There was some initial conceptual talk about gathering other
data -- such as credit information, financial data, travel data, etc -- to make the TIA database even more comprehensive. The point of this was to gather the data points most relevant to international terrorism. Terrorists don't act like criminals, and they rarely have prior records or speeding tickets that can create a pattern of criminal activity. The salient indicators of terrorist activity tend to be financial in nature, or travel-related in nature. Thus, Pentagon officials designed the project to incorporate those data sources. However, this raised a firestorm of controversy, and many objected to the government's collection of this information. (Query why they'd rather let TRW or Equifax manage this data than the Pentagon) Thus, it's been cut out. I think this is a mistake, because this data remains invaluable for the detection and prevention of terrorist activity.

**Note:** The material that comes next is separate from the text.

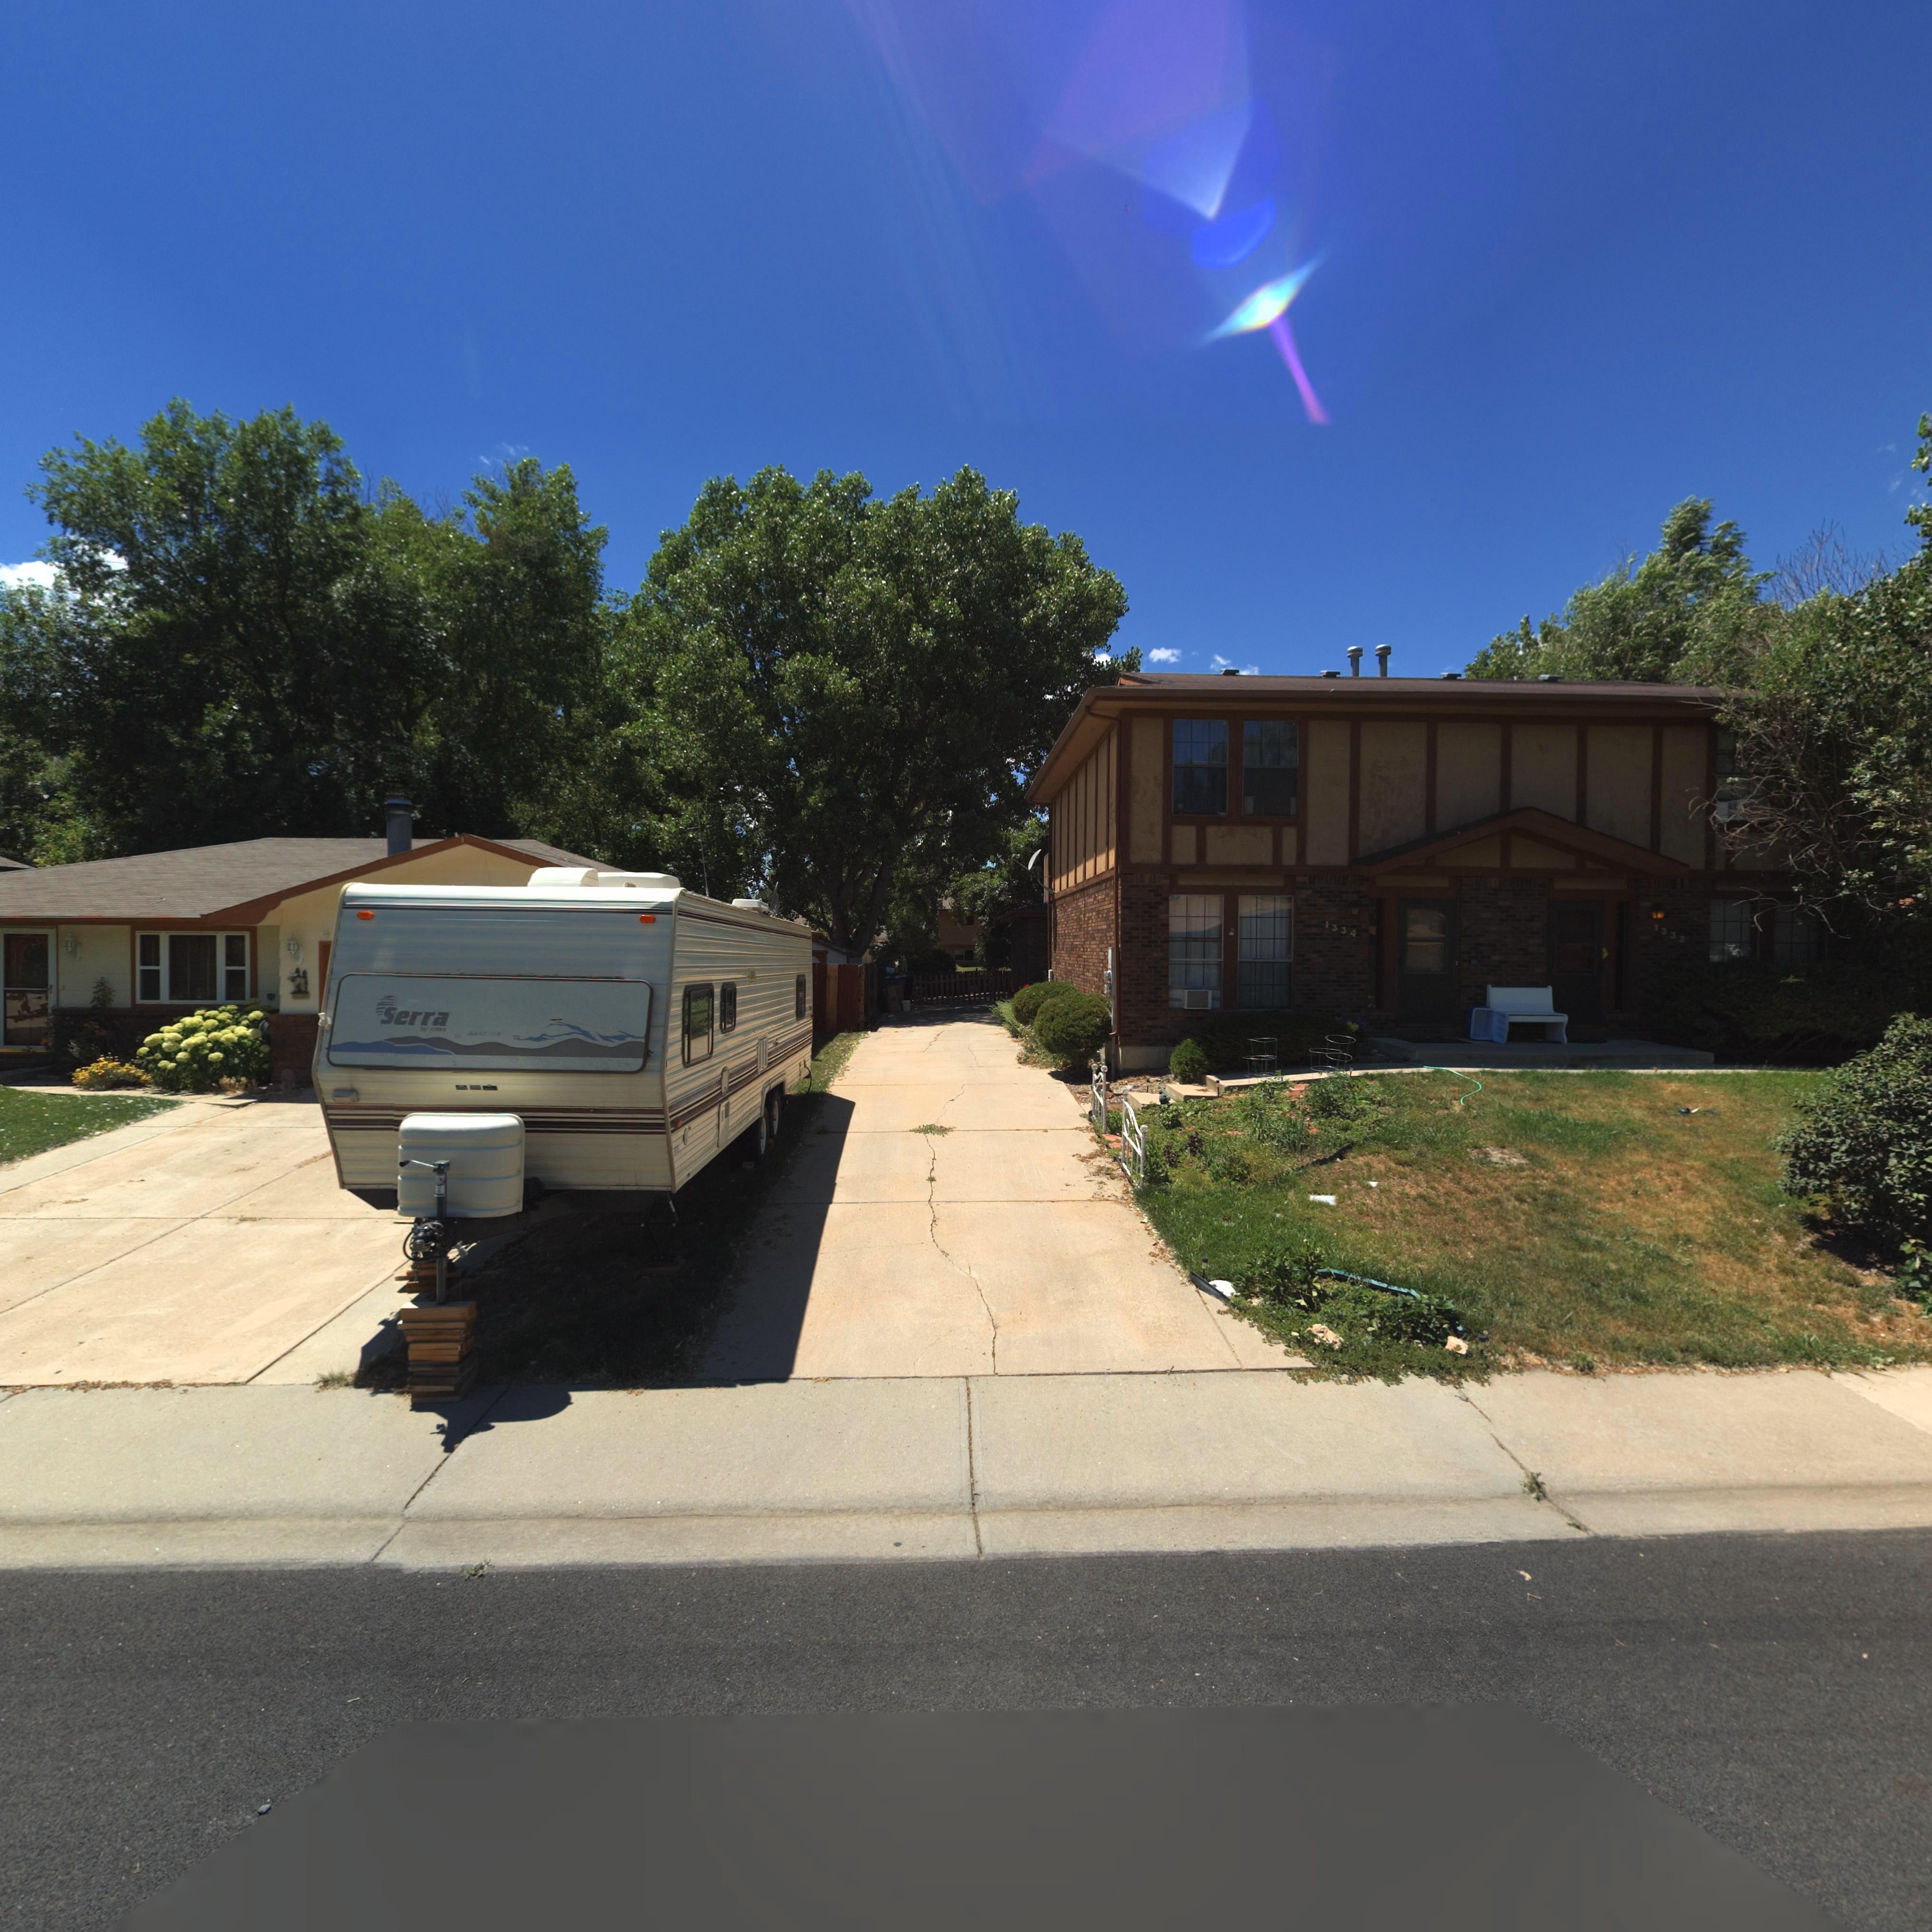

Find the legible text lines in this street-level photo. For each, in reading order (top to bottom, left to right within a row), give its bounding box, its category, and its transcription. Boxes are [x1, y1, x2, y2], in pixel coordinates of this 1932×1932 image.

But perhaps we're seeing the first baby step here towards TIA, and the Pentagon needs to "proof" the concept first before the American public will accept the use of this data. The purpose of all DARPA projects, initially, is to prove the concept. But now, the Pentagon also needs to make the TIA project as criticism-proof as possible, if it has any hope of survival. The DARPA folks are testing TIA for their own security-oriented purposes, and that of other interested agencies (like DHS). But they also need to demonstrate this system to the public, in order to build public trust in the system and answer the criticisms thus far that it will infringe on civil liberties. More to follow...Update:
Eugene Volokh has some interesting thoughts
on where this all may lead, based on his work
on the dynamics of slippery slopes in law and policy.
...the slippery slope may well be in operation here -- I'd call it a mix of the simple attitude-altering slippery slope, either an erroneous evaluation slippery slope or an accurate evaluation slippery slope (depending on whether you think the public will correctly estimate the value of the project), and cost-lowering slippery slope (in the sense that providing the government with more experience about how to run TIA-type projects will lower the cost of broadening them in the future). But some slippery slopes are good, if you already think that what's at the bottom of the slope (e.g., the broader TIA) is good, or if you're not sure whether it's good but you think the first step might indeed provide useful information about the likely value of the next step, and you think that the political system will act soundly based on that information. And of course it's possible that the slippage won't occur, because the public will maintain the line between the government simply organizing the data that it already has, and the government also incorporating data from private sources.
I think he's right -- these initial steps for TIA are designed to make the next ones easier. Starting TIA with a small data set is not intended to limit the project's eventual scope. Rather, it's designed to assuage concerns today about TIA, so that people will object less in the future to the project when it does acquire more data. If you object to TIA in its current prototype form, with its present data set, the time to speak up is now. If TIA proves itself with the government-owned data set, it will most likely be expanded to include medical information, credit information, and other indicators which may be valuable in the national security context. The slope becomes both steep and slippery from here.